Backend Listener configuration
The InfluxDB Backend Listener is added to the JMeter test plan. Its core code adds metrics for all, OK, and KO statuses:
private void addMetrics(String transaction, SamplerMetric metric) {
// FOR ALL STATUS
addMetric(transaction, metric.getTotal(), metric.getSentBytes(), metric.getReceivedBytes(), TAG_ALL, metric.getAllMean(), metric.getAllMinTime(),
metric.getAllMaxTime(), allPercentiles.values(), metric::getAllPercentile);
// FOR OK STATUS
addMetric(transaction, metric.getSuccesses(), null, null, TAG_OK, metric.getOkMean(), metric.getOkMinTime(),
metric.getOkMaxTime(), okPercentiles.values(), metric::getOkPercentile);
// FOR KO STATUS
addMetric(transaction, metric.getFailures(), null, null, TAG_KO, metric.getKoMean(), metric.getKoMinTime(),
metric.getKoMaxTime(), koPercentiles.values(), metric::getKoPercentile);
metric.getErrors().forEach((error, count) -> addErrorMetric(transaction, error.getResponseCode(),
error.getResponseMessage(), count));
}Metrics are then written to InfluxDB asynchronously:
@Override public void writeAndSendMetrics() {
if (!copyMetrics.isEmpty()) {
try {
if (httpRequest == null) {
httpRequest = createRequest(url);
}
StringBuilder sb = new StringBuilder(copyMetrics.size() * 35);
for (MetricTuple metric : copyMetrics) {
sb.append(metric.measurement)
.append(metric.tag)
.append(" ")
.append(metric.field)
.append(" ")
.append(metric.timestamp + "000000")
.append("\n");
}
StringEntity entity = new StringEntity(sb.toString(), StandardCharsets.UTF_8);
httpRequest.setEntity(entity);
lastRequest = httpClient.execute(httpRequest, new FutureCallback
() {
@Override public void completed(final HttpResponse response) {
int code = response.getStatusLine().getStatusCode();
if (MetricUtils.isSuccessCode(code)) {
if (log.isDebugEnabled()) {
log.debug("Success, number of metrics written: {}", copyMetrics.size());
}
} else {
log.error("Error writing metrics to influxDB Url: {}, responseCode: {}, responseBody: {}", url, code, getBody(response));
}
}
@Override public void failed(final Exception ex) {
log.error("failed to send data to influxDB server : {}", ex.getMessage());
}
@Override public void cancelled() {
log.warn("Request to influxDB server was cancelled");
}
});
} catch (Exception e) {
log.error("Exception while sending metrics", e);
}
}
}node_exporter + Prometheus + Grafana data flow
For system‑level monitoring we use node_exporter to expose OS metrics, Prometheus to scrape them, and Grafana to visualize.

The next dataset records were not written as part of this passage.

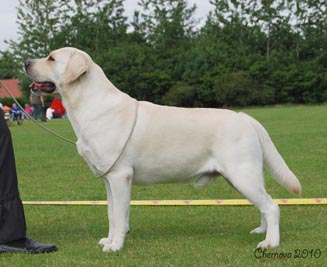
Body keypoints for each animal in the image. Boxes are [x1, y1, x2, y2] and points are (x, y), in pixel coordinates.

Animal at [25, 47, 302, 252]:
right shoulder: (108, 179)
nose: (26, 62)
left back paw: (270, 242)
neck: (91, 104)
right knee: (266, 203)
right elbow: (112, 214)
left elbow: (118, 216)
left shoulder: (120, 176)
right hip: (243, 177)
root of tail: (245, 117)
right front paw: (110, 239)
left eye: (51, 58)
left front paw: (115, 246)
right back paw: (262, 231)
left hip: (242, 174)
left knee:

The node_exporter binary is started with:
# ./node_exporter --web.listen-address=:9200 &Prometheus is downloaded and configured to scrape the exporter:
# wget -c https://github.com/prometheus/prometheus/releases/download/v2.14.0/prometheus-2.14.0.linux-amd64.tar.gz
# tar -xzf prometheus-2.14.0.linux-amd64.tar.gz
# cd prometheus-2.14.0.linux-amd64
# echo "- job_name: 's1'\n static_configs:\n - targets: ['172.17.211.143:9200']" >> prometheus.yml
# ./prometheus --config.file=prometheus.yml &Grafana is then pointed to the Prometheus data source and a node_exporter dashboard (ID 11074) is imported. Example Prometheus query for CPU usage:
avg(irate(node_cpu_seconds_total{instance=~"$node",mode="system"}[30m])) by (instance)

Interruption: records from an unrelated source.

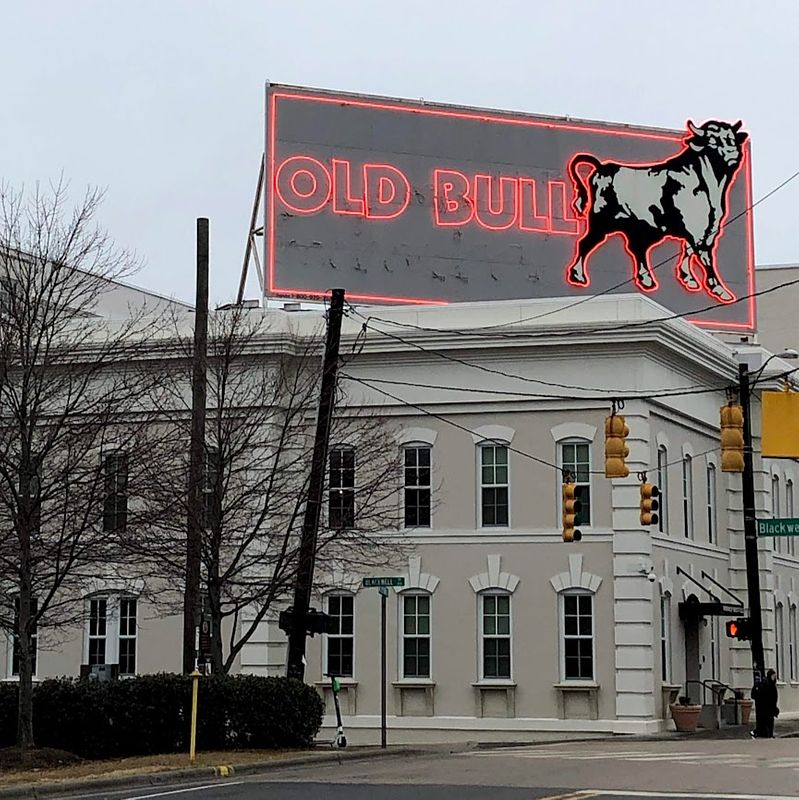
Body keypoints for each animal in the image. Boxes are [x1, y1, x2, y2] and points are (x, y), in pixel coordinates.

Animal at [564, 119, 748, 304]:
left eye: (732, 139)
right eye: (711, 141)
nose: (732, 153)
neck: (708, 183)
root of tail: (603, 166)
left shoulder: (708, 227)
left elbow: (688, 250)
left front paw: (688, 278)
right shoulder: (696, 229)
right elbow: (704, 256)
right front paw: (719, 289)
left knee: (637, 249)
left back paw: (646, 280)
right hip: (601, 221)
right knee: (585, 243)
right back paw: (578, 276)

avg(irate(node_cpu_seconds_total{instance=~"$node",mode="user"}[30m])) by (instance)
avg(irate(node_cpu_seconds_total{instance=~"$node",mode="iowait"}[30m])) by (instance)
1 - avg(irate(node_cpu_seconds_total{instance=~"$node",mode="idle"}[30m])) by (instance)The article concludes that understanding the source and meaning of metrics—whether viewed in Grafana or via command‑line tools—is essential for accurate performance analysis.